Contribution by Yahyah Pandor, Vice President & General Manager– Middle East. North Africa and Turkey, Blue Yonder

Grocery retailers in the UAE are under mounting pressure to manage tighter inventory turnover, reduce waste and handle time-sensitive products – all against the backdrop of stringent local regulations like Nema (National Food Waste and Loss Initiative) to cut waste by 50% by 2030.
If that was not challenging enough, consumer expectations around freshness, sustainability and transparency continue to rise. For grocers, these factors are converging into a critical operational challenge of figuring out how to deliver quality products and effective compliance without compromising business efficiency.
In practical terms, high-profile food recalls, Abu Dhabi’s Food Loss & Waste Strategy, and global reforms like FSMA 204 and the EU Deforestation Regulation have placed real-time product visibility under a spotlight locally. Grocers are expected to know where products come from and prove it to consumers and regulators alike.
Supply chains were once built for cost efficiency based on lean operations, predictable cycles and minimal waste. That focus remains essential, but it’s no longer enough. This is especially true in the UAE, where food is 85–90% imported, leaving grocers exposed to global volatility. Traceability and real-time visibility into where products are, what condition they’re in, and how quickly they’re moving through the supply chain are now emerging as strategic differentiators.
What makes traceability a real competitive edge in the Emirates?
Tackling food waste: The UAE discards 3.27mn tonnes of food annually, costing around US$ 3.5bn. With shelf-life tracking, retailers can prioritise older stock, offer dynamic discounts, and rescue surplus before expiry.
Meeting consumer price pressure: 82% of UAE shoppers are concerned about rising grocery bills with almost half blaming global tariffs and supply costs. Real-time logistics insight helps retailers optimise procurement, reduce disruptions, and keep operations cost-efficient.
Supporting rapid recall response: A unified digital view across suppliers and logistics partners lets grocers isolate affected batches, not entire product lines, protecting both shoppers and brand reputation.
Delivering on traceability
For many UAE grocers, traceability capabilities aren’t yet in place. Fragmented systems and disconnected data limit visibility. Meanwhile, Abu Dhabi and Dubai are pushing food-waste legislation, mandating real-time waste reporting and donation agreements in large supermarkets.

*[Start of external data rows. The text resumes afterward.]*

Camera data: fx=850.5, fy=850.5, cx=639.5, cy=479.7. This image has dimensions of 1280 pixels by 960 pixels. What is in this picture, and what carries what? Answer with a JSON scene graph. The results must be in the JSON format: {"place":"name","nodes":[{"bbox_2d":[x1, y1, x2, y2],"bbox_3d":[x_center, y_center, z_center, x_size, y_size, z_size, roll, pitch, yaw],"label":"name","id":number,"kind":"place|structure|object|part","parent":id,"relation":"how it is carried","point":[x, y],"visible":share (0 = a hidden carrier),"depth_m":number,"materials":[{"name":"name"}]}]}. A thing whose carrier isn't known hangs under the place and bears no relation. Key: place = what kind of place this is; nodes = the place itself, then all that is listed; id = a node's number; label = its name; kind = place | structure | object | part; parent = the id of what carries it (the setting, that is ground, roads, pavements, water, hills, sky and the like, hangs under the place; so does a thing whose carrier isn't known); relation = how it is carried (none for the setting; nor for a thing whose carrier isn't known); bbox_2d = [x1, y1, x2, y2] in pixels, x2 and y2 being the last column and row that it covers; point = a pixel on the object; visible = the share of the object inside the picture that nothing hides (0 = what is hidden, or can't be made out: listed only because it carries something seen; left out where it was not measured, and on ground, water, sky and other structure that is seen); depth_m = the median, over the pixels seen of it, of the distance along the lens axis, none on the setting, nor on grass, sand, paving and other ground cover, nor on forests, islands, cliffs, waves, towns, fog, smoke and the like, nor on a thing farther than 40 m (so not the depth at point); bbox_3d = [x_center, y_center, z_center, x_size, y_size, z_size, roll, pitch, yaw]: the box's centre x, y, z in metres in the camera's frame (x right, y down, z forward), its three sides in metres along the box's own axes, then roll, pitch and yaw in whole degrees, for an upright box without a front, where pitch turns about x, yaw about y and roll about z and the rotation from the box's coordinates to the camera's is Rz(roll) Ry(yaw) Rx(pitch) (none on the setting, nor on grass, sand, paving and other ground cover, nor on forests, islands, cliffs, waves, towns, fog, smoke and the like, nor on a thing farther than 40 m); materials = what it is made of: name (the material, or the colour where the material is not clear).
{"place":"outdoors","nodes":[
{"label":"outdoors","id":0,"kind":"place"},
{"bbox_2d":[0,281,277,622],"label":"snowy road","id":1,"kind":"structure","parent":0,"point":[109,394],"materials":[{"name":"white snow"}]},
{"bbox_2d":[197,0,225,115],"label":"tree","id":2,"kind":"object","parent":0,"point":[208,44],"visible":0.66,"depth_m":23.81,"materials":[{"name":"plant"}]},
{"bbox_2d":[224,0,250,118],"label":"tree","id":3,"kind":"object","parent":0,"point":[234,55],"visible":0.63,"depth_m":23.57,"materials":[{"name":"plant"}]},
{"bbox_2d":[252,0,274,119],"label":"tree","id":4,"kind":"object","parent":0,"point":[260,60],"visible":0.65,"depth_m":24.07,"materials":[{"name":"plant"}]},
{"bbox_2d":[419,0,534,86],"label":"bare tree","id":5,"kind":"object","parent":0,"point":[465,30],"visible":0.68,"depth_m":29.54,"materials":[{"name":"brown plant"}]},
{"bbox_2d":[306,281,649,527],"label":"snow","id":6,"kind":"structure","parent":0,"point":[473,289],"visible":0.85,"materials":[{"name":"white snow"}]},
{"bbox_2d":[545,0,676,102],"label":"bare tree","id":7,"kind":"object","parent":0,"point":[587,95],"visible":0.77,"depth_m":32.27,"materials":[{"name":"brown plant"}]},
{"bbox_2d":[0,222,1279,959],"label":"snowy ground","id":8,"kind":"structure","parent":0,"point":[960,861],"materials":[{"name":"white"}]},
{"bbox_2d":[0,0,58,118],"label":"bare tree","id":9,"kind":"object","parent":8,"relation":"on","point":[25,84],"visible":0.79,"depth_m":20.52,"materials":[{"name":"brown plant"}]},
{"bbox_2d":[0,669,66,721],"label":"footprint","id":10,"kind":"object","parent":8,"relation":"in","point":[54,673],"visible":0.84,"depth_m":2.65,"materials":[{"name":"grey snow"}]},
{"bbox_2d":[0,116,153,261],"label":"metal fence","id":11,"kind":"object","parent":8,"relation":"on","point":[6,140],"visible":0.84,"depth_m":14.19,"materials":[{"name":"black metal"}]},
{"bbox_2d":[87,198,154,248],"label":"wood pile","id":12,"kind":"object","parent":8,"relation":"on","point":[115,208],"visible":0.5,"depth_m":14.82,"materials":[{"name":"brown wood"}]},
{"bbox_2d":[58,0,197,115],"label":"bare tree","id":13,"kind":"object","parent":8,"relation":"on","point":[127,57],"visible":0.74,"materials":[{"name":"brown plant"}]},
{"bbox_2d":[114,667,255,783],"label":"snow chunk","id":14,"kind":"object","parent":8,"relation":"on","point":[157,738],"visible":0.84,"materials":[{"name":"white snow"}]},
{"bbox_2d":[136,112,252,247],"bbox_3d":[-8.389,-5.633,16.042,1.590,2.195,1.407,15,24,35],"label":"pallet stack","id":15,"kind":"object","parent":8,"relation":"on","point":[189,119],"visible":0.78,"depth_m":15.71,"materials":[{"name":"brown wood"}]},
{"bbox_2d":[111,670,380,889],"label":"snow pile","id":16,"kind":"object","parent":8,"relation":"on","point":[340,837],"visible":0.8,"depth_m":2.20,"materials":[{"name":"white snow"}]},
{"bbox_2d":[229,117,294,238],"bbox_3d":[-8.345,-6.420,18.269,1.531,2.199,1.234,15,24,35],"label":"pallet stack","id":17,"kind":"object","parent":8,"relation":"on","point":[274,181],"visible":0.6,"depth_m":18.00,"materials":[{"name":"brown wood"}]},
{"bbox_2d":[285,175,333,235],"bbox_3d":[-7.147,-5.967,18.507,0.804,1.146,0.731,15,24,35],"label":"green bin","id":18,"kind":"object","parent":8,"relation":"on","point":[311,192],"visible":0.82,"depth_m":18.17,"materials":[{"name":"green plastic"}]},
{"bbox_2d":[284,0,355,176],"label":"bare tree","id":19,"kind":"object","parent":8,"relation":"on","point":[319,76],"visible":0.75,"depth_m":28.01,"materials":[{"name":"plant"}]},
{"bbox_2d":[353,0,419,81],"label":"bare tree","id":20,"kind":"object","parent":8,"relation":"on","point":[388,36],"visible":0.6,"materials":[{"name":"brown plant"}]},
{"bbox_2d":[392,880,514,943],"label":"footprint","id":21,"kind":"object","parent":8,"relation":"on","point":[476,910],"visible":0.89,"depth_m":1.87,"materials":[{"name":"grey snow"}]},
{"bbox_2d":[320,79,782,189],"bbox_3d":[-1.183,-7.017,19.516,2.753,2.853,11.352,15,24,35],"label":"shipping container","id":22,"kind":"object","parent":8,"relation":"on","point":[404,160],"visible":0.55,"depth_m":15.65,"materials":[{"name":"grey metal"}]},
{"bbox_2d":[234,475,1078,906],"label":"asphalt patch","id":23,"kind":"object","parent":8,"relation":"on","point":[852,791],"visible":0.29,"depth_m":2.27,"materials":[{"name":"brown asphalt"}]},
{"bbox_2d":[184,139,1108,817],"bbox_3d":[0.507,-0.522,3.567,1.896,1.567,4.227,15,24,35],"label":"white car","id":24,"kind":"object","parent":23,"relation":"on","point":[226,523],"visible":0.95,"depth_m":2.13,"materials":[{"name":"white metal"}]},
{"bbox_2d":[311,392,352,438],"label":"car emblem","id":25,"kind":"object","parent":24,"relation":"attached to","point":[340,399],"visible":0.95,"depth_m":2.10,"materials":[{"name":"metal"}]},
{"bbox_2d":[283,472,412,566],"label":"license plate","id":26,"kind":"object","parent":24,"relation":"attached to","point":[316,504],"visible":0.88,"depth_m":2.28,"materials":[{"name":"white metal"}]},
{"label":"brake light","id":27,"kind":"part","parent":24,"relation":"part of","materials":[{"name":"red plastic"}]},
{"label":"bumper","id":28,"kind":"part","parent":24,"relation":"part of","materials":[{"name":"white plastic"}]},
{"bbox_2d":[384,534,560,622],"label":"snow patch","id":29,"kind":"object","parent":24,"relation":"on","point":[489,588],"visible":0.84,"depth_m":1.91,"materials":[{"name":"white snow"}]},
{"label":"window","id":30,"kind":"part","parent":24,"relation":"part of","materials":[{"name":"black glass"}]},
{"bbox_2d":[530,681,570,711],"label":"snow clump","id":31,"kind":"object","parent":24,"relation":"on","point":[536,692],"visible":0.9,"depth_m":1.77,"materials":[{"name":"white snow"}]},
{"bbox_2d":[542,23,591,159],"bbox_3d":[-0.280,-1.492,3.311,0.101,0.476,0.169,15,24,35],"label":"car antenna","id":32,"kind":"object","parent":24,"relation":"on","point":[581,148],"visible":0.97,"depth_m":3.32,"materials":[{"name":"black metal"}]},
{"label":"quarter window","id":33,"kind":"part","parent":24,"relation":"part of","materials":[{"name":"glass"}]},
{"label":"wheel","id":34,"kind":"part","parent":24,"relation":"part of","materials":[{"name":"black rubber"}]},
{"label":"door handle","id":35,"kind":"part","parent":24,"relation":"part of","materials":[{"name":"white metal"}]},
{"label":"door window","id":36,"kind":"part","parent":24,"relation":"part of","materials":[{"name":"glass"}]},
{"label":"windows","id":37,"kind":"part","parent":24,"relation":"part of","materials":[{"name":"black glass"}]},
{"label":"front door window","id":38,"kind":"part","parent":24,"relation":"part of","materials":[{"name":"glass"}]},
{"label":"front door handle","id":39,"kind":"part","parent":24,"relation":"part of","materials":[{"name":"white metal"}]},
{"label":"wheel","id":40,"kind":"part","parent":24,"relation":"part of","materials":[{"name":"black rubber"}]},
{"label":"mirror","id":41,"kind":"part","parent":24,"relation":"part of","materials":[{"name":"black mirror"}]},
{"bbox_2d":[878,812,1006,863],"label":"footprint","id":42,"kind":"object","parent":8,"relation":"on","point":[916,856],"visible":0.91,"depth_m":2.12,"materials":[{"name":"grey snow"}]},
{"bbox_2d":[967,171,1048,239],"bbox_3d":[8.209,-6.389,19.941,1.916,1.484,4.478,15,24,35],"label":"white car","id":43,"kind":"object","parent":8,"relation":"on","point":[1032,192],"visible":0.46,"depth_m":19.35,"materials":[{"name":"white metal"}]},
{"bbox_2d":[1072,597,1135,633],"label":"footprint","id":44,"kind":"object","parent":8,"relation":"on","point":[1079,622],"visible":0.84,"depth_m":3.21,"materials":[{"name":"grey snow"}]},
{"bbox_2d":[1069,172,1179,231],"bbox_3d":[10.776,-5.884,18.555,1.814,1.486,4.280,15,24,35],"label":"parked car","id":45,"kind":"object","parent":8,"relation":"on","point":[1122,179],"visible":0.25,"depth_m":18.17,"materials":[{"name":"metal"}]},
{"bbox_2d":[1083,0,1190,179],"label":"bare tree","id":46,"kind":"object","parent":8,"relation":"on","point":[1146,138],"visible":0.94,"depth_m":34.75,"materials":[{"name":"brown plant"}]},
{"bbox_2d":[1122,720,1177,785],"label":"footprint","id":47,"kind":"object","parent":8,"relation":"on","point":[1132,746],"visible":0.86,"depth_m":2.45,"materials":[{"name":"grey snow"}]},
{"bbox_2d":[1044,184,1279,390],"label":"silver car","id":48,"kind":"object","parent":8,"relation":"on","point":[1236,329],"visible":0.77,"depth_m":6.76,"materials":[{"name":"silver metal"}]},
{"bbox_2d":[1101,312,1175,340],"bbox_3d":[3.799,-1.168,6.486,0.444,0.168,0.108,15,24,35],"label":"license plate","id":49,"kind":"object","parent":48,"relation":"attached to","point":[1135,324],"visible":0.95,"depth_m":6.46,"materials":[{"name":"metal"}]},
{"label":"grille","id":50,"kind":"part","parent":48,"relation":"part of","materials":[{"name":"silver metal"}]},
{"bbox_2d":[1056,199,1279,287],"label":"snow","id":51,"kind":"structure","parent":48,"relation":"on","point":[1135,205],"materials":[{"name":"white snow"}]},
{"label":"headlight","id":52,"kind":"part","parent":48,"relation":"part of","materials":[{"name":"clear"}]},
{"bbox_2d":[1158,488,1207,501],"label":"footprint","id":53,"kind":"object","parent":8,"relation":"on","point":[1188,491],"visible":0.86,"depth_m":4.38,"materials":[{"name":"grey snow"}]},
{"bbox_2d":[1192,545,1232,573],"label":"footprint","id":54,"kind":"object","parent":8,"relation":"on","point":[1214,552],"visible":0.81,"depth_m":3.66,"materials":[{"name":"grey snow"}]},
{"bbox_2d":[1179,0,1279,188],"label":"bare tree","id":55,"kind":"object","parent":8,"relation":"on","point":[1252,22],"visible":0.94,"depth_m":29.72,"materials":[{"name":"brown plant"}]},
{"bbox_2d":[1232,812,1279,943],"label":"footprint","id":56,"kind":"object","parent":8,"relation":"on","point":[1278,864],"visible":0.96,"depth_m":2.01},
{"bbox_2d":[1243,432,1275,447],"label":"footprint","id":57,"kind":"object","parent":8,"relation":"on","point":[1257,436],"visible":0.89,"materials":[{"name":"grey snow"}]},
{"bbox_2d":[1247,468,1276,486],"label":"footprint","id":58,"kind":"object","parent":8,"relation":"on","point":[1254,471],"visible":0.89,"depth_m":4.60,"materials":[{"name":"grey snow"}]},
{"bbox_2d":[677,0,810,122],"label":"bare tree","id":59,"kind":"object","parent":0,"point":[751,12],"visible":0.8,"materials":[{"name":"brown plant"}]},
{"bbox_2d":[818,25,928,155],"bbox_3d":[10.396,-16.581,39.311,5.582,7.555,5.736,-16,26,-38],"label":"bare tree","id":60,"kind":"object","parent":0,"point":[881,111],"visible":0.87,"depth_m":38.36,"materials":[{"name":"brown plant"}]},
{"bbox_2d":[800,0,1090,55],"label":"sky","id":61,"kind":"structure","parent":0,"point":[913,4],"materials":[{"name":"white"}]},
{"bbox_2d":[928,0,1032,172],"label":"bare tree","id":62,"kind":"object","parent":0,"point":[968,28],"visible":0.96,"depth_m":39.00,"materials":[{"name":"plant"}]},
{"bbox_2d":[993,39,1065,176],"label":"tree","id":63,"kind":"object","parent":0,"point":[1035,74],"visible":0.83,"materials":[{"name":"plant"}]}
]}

By contrast, a UAE-wide connected ecosystem – linking retailers, farms, logistics, and regulators – enables real-time visibility and faster action. Whether it’s a sudden shipment delay or a Ramadan demand spike, the network can respond in sync.
That shift requires moving from isolated updates to a shared digital environment. All participants operate with a common view of inventory, capacity and expiry status, allowing for faster, coordinated decisions.
UAE regulators and industry bodies are encouraging AI-powered platforms to monitor stock freshness, detect shelf-life risks, and trigger donation or dynamic pricing alerts. These tools also support national strategies like the UAE Food Security Strategy, which aims for 50% domestic production by 2051
Future-ready retailers
What sets future-ready UAE grocers apart is their ability to act on insights in real time. Instead of reacting to problems, they proactively adjust replenishment, reduce waste, and align with evolving consumer expectations and regulatory demands.
Traceability in UAE grocery doesn’t just support compliance. It drives smarter operations, better supplier collaboration, and higher consumer trust in sourcing and sustainability. That not only protects brand reputation but creates a lasting competitive edge in a high-stakes market.
Ultimately, traceability in UAE grocery supply chains unlocks more than recalls and fresher produce. It enables smarter replenishment, better alignment with government food-security targets, enhanced collaboration across local and global suppliers, and higher consumer confidence in sourcing and sustainability. That not only protects brand reputation but also creates a meaningful point of competitive difference in a high-stakes market environment.